日曜日の選挙でスペイン・カタルニア州議会135議席のうち独立派が72議席を獲得、カタルニア独立に第一歩と喜んでいる支持派住民の姿がテレビに映っていたが、我が国だって市町村合併の時代、今時人口740万人のカタルニアがスペインから独立、EUを離れて成り立つはずがない。もともと、スペインは一地域の独立を認めておらず、カタルニアがEUに加盟しようとすれば、スペインを含む全加盟国の承認が必要だ。分離独立を認めないスペインが承認する見込みはなく、EU経済から独立したカタルニアは生き延びることができない。通貨ユーロを使い続けることも認められなくなるからPesetaに戻るのか、不都合、不利益のほうが中央政府に税金を巻き上げられているという現状よりもはるかに大きいことがわかる。
ヨーロッパにはカタルニアのような分離独立運動が続いている地域がある。英国から独立しようとしている北アイルランド、キプロスから勝手に分離独立したと主張する北キプロス・トルコ共和国。経済的にカタルニアは、これらの地域よりは自立しているかにみえる。しかし、EUという後ろ盾があっての話、勝手にスペインから飛び出して独立したところで、現状維持できる保証は何もない。
イタリアにも南北問題はあり、北は南を養っていると感じているから、ミラノを含むLombardia地方は独立したらどれほど裕福な生活ができるかと思っている。しかし、同じLombardiaの中にも、経済格差はあり、税金を納めすぎと思っている住人と、誰かが納めすぎた税金の恩恵を被っている住人がいるはずだ。カタルニアは、自分たちがスペインの他の地域の住民の面倒を見すぎという不満を持っているが、カタルニアの中にもたくさん税金を納めている者と、ほとんど納税していない者がいる。神様は人間を平等に作られたそうだが、結果的には大きな不平等が現実にあり、恵まれない者を助けるのは、恵まれた者の義務でもある。親族間の扶養義務のようなものだ。ケチなことを言って独立しようなどと言うよりも、スペインの枠組みの中で努力するほうが自分のためになるように思う。

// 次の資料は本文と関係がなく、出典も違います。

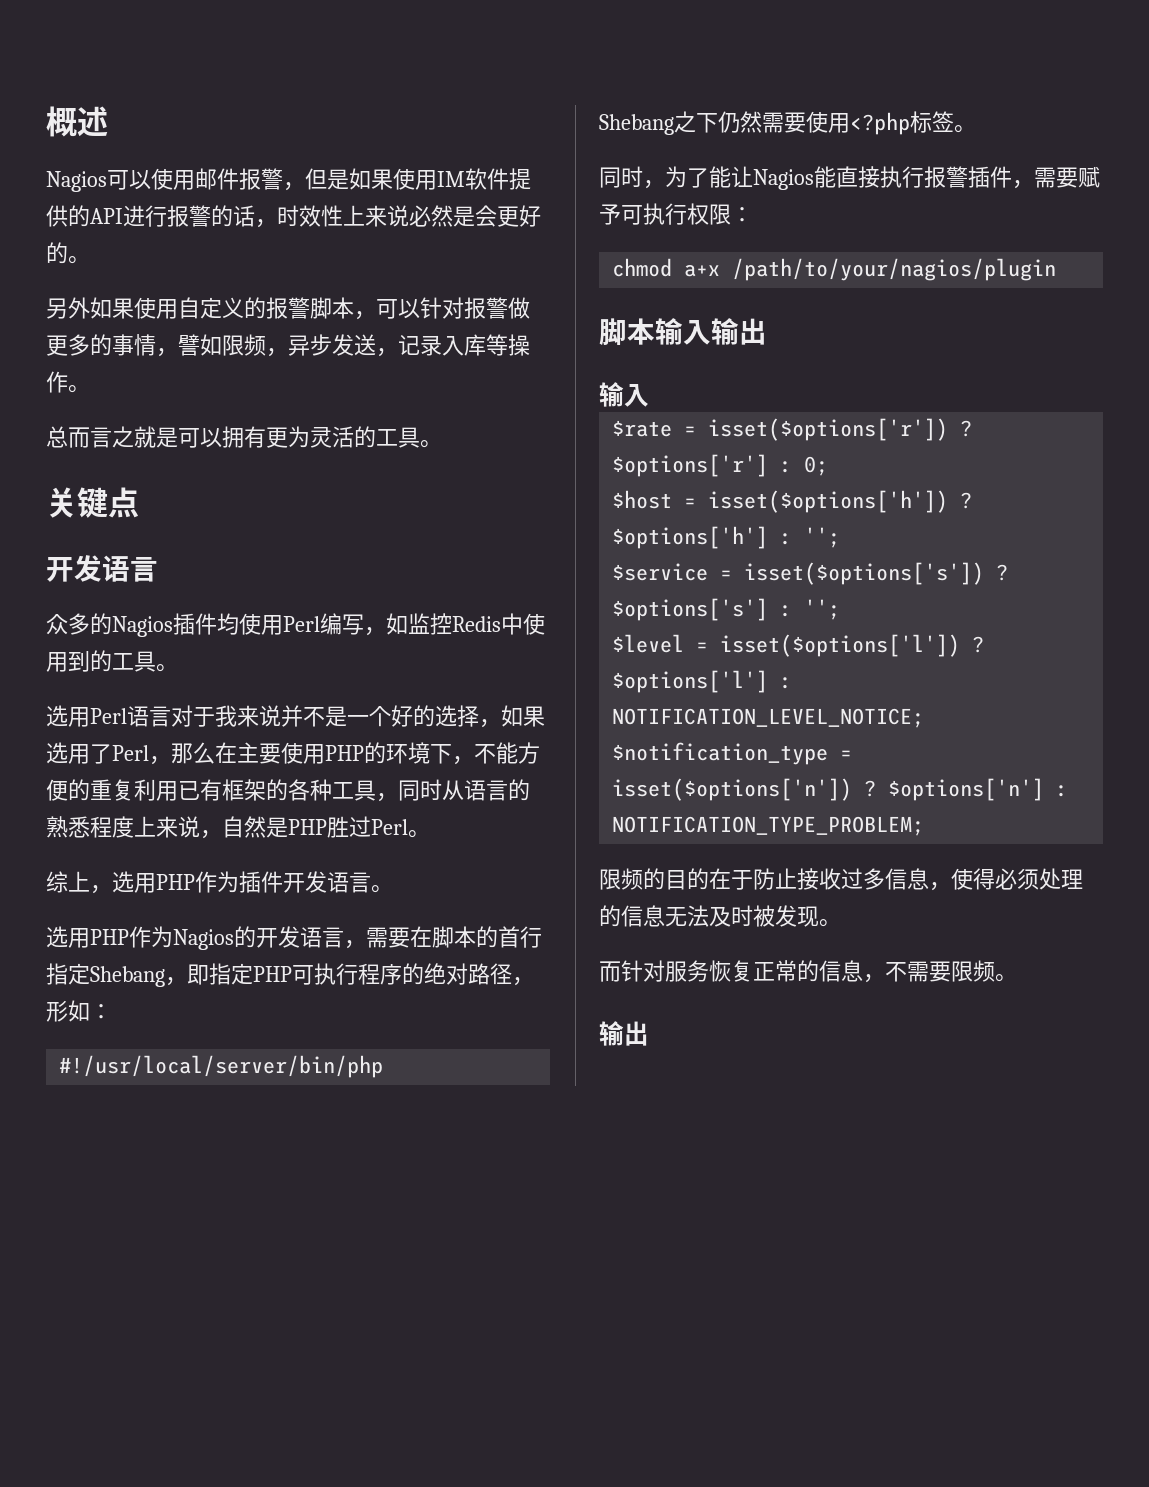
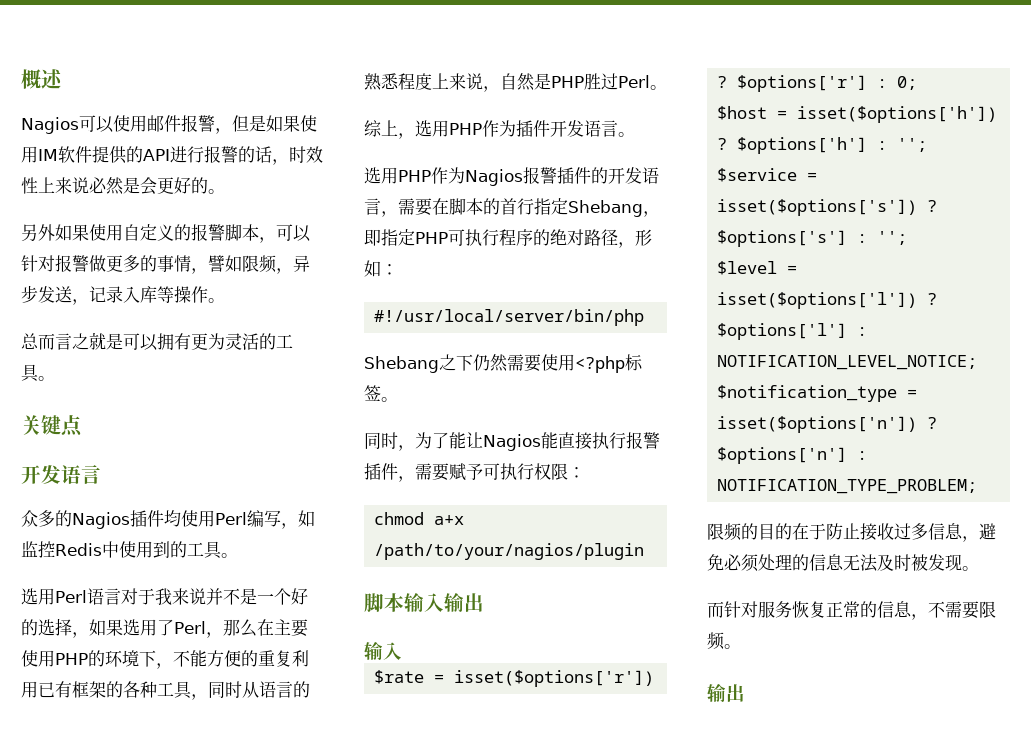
(234, 939) none -> [523,167,591,184] 报警插件
[951,868,995,890] 使得 -> [979,523,996,540] [707,554,724,571] 避免

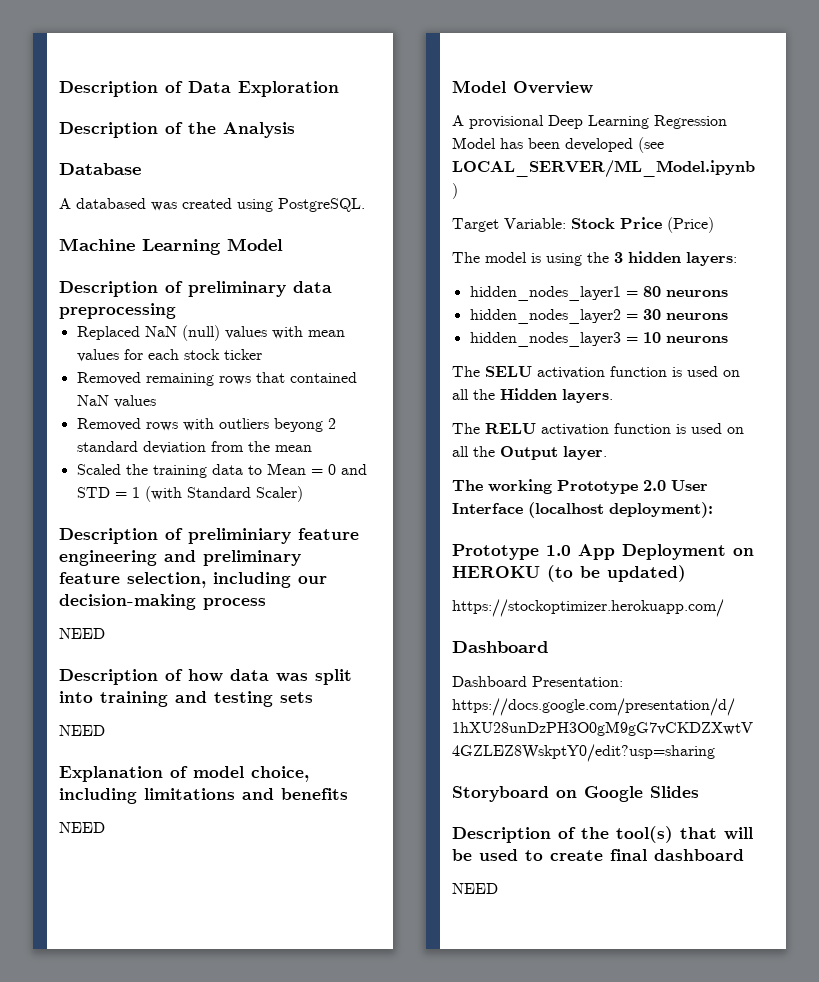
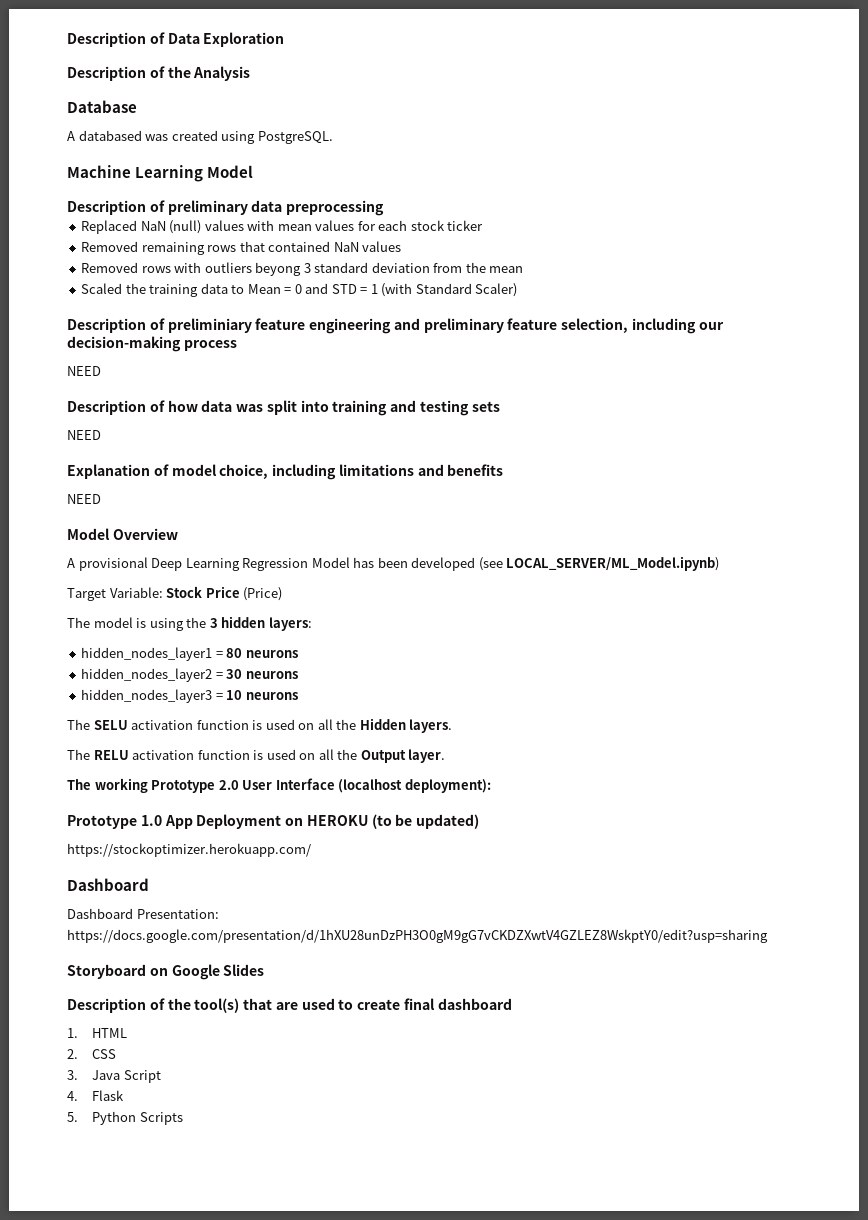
[327,418,336,429] 2 -> [303,263,311,273] 3
[724,827,753,840] [452,849,472,861] will be -> [275,1002,298,1010] are
[452,883,498,894] NEED -> [67,1028,128,1038] [67,1049,117,1059] [67,1070,161,1083] [67,1090,125,1101] [67,1111,183,1125] 1. HTML // 2. CSS // 3. Java Script // 4. Flask // 5. Python Scripts

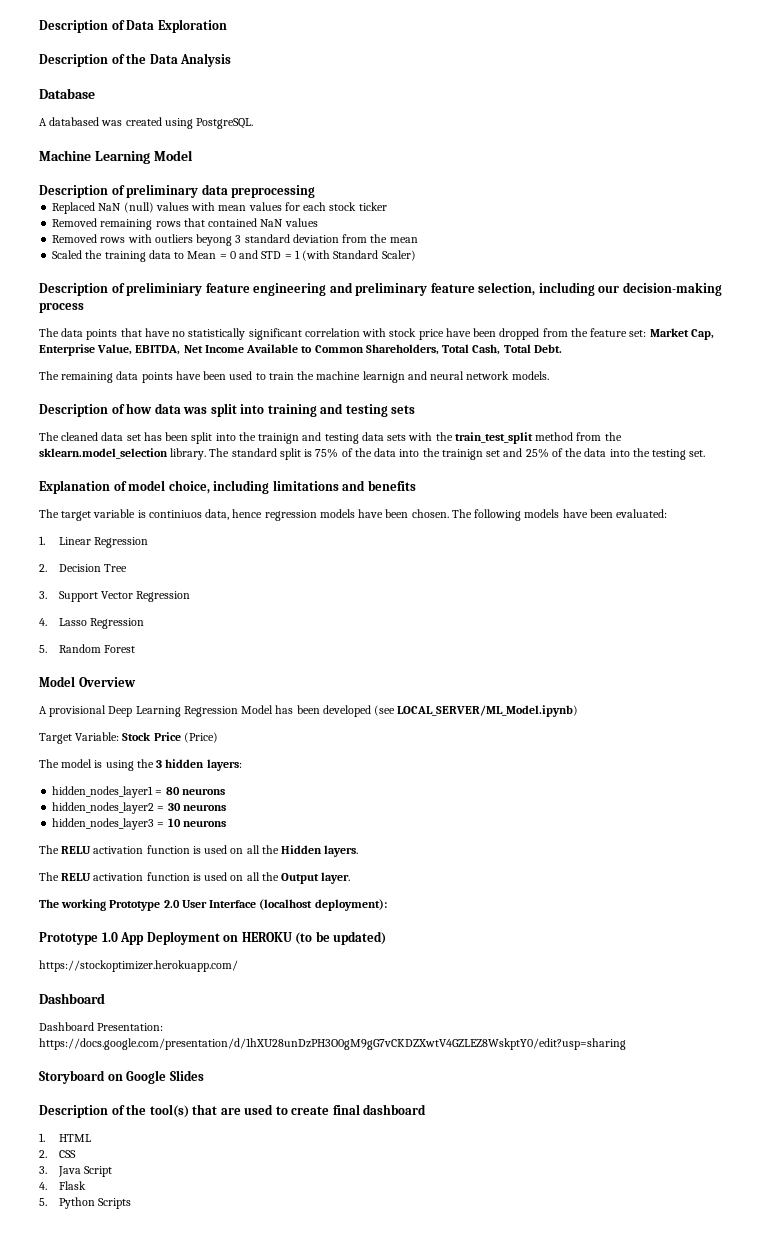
(191, 72) none -> [149,54,178,64] Data
[67,366,101,376] NEED -> [39,328,714,340] [39,344,562,356] [39,371,549,383] The data points that have no statistically significant correlation with stock price have been dropped from the feature set: Market Cap, Enterprise Value, EBITDA, Net Income Available to Common Shareholders, Total Cash, Total Debt. // The remaining data points have been used to train the machine learnign and neural network models.
[67,430,101,440] NEED -> [39,432,622,444] [39,448,706,460] The cleaned data set has been split into the trainign and testing data sets with the train_test_split method from the sklearn.model_selection library. The standard split is 75% of the data into the trainign set and 25% of the data into the testing set.
[67,494,101,504] NEED -> [39,509,668,521] [39,536,149,548] [39,564,128,572] [39,591,191,602] [39,618,145,629] [39,644,136,653] The target variable is continiuos data, hence regression models have been chosen. The following models have been evaluated: // 1. Linear Regression // 2. Decision Tree // 3. Support Vector Regression // 4. Lasso Regression // 5. Random Forest
[93,720,128,730] SELU -> [61,846,92,854] RELU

ドイツ人が、ギリシャを支援させられるのは納得いかないというのも似たような発想だろう。ギリシャは自動車を一台も作らないからドイツ車が売れる、その結果ドイツの経済が潤っているというのも現実だ。もっとも、ギリシャの場合は、政府があまりにもずさんな国家運営をしているから、そのままではEUの扶養家族にしませんよと警告する必要はあると思うが。